If you’re a Cubs fan, as I am, or live in the Chicagoland area, you know all too well of the fiasco that occurred during the game. If you live elsewhere or don’t follow the Cubs closely, let me fill you in: the people who run the business side of baseball for the Cubs failed miserably on Opening Day in providing a very basic need for their fans — not enough working restrooms (toilets). As you doubtless know, the ballpark, which is the second oldest in all of baseball, has been undergoing renovations for some time. When it’s finally completed sometime in 2018, for all intents and purposes, it will be a new park.

That’s great and sorely needed for fans of the Northside team. But think about this for a moment: Opening Day is the biggest day on a team’s calendar unless it makes the World Series. H0w could the Cubs not have planned for enough restrooms (even porta-potties)? Block-long lines formed at the few stalls available, even before the game began. There were estimated waiting times of more than an hour.

Here’s a thought: If you know you’re going to be selling beer and other libations to over 40,000 people you also should know they’re going to need to go to the potty. Stories of people using paper cups, walls, and sewers to “alleviate the pressure” have already become legend in the Windy City.

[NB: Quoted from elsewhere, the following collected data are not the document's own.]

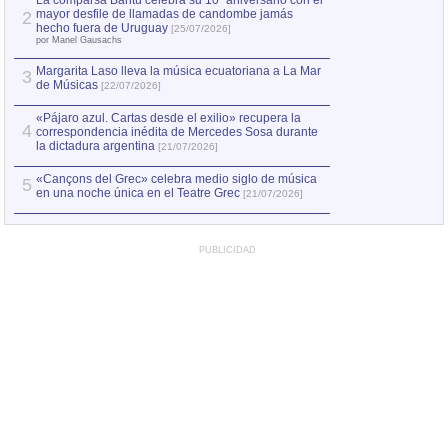
La comparsa Bantú celebra su 10º aniversario con el
mayor desfile de llamadas de candombe jamás
2
Capturan en Chile
2
hecho fuera de Uruguay
[25/07/2026]
el asesinato de Ví
por Manel Gausachs
Margarita Laso lleva la música ecuatoriana a La Mar
Margarita Laso ll
3
3
de Músicas
de Músicas
[22/07/2026]
[22/07
«Pájaro azul. Cartas desde el exilio» recupera la
4
correspondencia inédita de Mercedes Sosa durante
la dictadura argentina
[21/07/2026]
«Cançons del Grec» celebra medio siglo de música
5
en una noche única en el Teatre Grec
[21/07/2026]
PUBLICIDAD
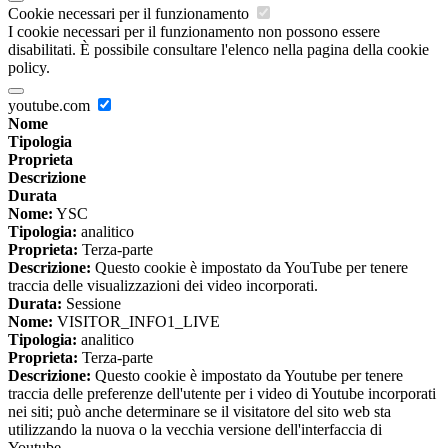
Cookie necessari per il funzionamento
I cookie necessari per il funzionamento non possono essere
disabilitati. È possibile consultare l'elenco nella pagina della cookie
policy.
youtube.com
Nome
Tipologia
Proprieta
Descrizione
Durata
Nome:
YSC
Tipologia:
analitico
Proprieta:
Terza-parte
Descrizione:
Questo cookie è impostato da YouTube per tenere
traccia delle visualizzazioni dei video incorporati.
Durata:
Sessione
Nome:
VISITOR_INFO1_LIVE
Tipologia:
analitico
Proprieta:
Terza-parte
Descrizione:
Questo cookie è impostato da Youtube per tenere
traccia delle preferenze dell'utente per i video di Youtube incorporati
nei siti; può anche determinare se il visitatore del sito web sta
utilizzando la nuova o la vecchia versione dell'interfaccia di
Youtube.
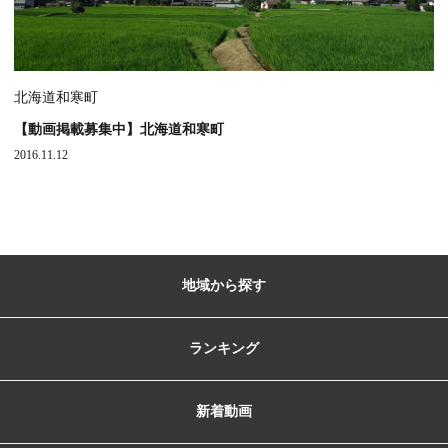
北海道和寒町
【動画掲載募集中】北海道和寒町
2016.11.12
地域から探す
ランキング
新着動画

There’s a lesson here for nonprofits, don’t you think? If you had 40,000 people coming to an event and failed to provide “a basic,” there’d be some explaining to do to someone, wouldn’t there be? After all, those 40,000 would be potential or current donors, board members, volunteers and other various forms of stakeholders in your organization.

If you are thinking, we’ve done pretty well without really having a plan other than do an appeal in the fall and maybe another in the spring, maybe you’ve been lucky. But accidental success is dangerous. Yes, succeeding without a plan is possible. But ask yourself this question: “Could we have grown and become even more successful if we’d been a little better organized?” I’ll bet the answer is “yes.”

Another danger is that the lack of a strategic plan negatively impacts the attitude of your team. Employees who see what I call aimlessness within an organization lack the sense of a greater purpose and greater purpose is what nonprofits are always striving to achieve, right? People need a reason to come to work everyday, beyond a paycheck.

It’s pained me to blog about this situation with the Cubs, believe me. I hope none of my White Sox friends see it, as a matter of fact. I am a true bleeder of Cubbie blue and I see really good things in the very near future for this team. But those of you on the business side of the team, come on–get a plan!

How about you? What is your plan to propel your nonprofit to even greater success?